Mulutnya kesulitan mengeluarkan kata-kata.
"Gimana akting gua, Sag. Hebat gak?" tanya Jenni sambil tersenyum berseri-seri.
Saga tercengang. Akting Jenni sangat hebat, seolah-seolah dia benar-benar menyukai Saga. Tidak hanya perkataannya saja. Wajah dan pandangan mata Jenni sangat natural. Saga jadi berpikir tadi itu perasaan Jenni yang sebenarnya. Akting artis professional memang mengerikan.
Saga langsung salting.
"Hah. Akting apaan itu, jelek banget. Gua tau kok, kalo lu tadi cuma akting." Saga agak terbata-bata. Padahal dalam hatinya Saga merasa senang.
Jenni hanya tersenyum saja.
"Jadi, mau cerita apa Jenn?" Saga melanjutkan.

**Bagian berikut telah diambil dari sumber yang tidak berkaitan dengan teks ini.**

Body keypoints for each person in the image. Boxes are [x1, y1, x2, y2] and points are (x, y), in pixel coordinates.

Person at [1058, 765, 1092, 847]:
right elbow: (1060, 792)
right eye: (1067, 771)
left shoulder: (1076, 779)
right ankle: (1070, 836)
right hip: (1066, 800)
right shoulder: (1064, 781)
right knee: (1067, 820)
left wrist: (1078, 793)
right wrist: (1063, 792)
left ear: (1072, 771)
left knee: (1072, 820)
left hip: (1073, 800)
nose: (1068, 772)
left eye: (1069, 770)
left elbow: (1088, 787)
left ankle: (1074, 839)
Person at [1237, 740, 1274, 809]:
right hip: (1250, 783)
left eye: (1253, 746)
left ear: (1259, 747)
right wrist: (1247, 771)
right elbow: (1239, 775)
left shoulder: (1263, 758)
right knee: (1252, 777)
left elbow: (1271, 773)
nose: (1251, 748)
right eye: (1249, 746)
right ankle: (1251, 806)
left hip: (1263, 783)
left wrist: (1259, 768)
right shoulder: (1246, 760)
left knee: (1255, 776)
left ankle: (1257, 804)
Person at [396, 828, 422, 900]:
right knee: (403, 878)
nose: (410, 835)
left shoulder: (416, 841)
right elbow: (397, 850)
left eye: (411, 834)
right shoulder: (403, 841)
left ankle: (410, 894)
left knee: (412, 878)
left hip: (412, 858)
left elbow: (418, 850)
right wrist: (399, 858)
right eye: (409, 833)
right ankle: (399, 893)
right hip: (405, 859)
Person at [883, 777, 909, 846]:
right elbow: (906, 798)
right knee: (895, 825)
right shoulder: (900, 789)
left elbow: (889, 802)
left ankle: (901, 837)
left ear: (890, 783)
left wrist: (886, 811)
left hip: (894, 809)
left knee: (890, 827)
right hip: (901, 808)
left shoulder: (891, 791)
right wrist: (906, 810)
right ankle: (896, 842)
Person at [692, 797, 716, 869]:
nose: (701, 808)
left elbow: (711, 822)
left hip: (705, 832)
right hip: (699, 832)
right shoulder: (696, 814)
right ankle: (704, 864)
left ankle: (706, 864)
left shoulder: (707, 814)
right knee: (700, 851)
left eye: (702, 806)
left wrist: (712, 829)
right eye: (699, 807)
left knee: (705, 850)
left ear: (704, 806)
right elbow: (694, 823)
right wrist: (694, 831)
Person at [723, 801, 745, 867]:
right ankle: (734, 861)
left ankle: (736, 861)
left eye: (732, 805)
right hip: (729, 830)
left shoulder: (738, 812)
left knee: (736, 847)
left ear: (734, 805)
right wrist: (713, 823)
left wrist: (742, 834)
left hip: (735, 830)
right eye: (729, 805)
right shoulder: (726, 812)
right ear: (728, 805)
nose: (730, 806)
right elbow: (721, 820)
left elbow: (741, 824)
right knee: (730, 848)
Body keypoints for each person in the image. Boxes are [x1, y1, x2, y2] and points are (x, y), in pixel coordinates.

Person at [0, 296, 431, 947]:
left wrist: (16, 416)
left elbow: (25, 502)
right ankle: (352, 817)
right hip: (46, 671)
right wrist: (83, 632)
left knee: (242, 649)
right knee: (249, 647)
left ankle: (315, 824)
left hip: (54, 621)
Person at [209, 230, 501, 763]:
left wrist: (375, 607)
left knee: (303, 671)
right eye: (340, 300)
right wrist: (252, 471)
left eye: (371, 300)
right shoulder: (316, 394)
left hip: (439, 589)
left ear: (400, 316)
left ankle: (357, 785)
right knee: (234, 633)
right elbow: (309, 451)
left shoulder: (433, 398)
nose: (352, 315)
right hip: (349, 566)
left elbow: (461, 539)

"Bukan tentang cinta, kok. Gue cuma mau nyapa temen baru aja. Kayaknya lo cocok Sag temenan sama gue." Jenni menatapnya.
"Cocok gimana maksudnya?"
"Kebanyakan orang pasti minder kalo ngobrol sama gue. Kebanyakan orang, terlalu mandang tinggi gue. Terlalu mengagung-agungkan gue, hanya karena gue artis terkenal. Tapi, lo beda Sag. Kelihatannya lo santai-santai aja ngobrol sama gue." Jenni curhat panjang lebar.
Saga masih diam mendengarkan.
"Sayang ya, kita gak sekelas." Jenni menambahkan.
"Loh, Jenn. Jangan manggil sayang sekarang, nanti aja kalo kita udah jadian." Saga menggoda.
"Yeeh, seratus tahun juga gua gak bakal mau sama lo, Sag. Gua maunya cowok ganteng dan lebih tinggi dari gue. Kalau enggak, cowoknya harus tajir banget. Idaman gue sih anak-anak keluarga Harvent, hahaha."
Saga tersedak mendengar marganya disebutkan.
"Mana mau anak keluarga Harvent sama cewek biasa kayak lu." Saga memalingkan pandangan.
"Anjiir, lu berani bilang gitu sama cewek secantik gue?!"
"Berani lah, emang lu mau ngapain kalo gua bilang lu jelek? Lapor polisi?"
Jenni langsung tertawa setelah mendengarnya.
"Gila sih, lo. Lo cowok pertama yang bilang gue jelek. Salut, salut. Hahaha."
"Yaudah, sebagai hadiah karena gua bilang lu jelek, lu harus bayarin bakso ini."
"Enak aja. Bayar aja sendiri!!!"
Saga dan Jenni menjadi teman hari itu. Mereka berdua menjadi akrab dengan mudahnya.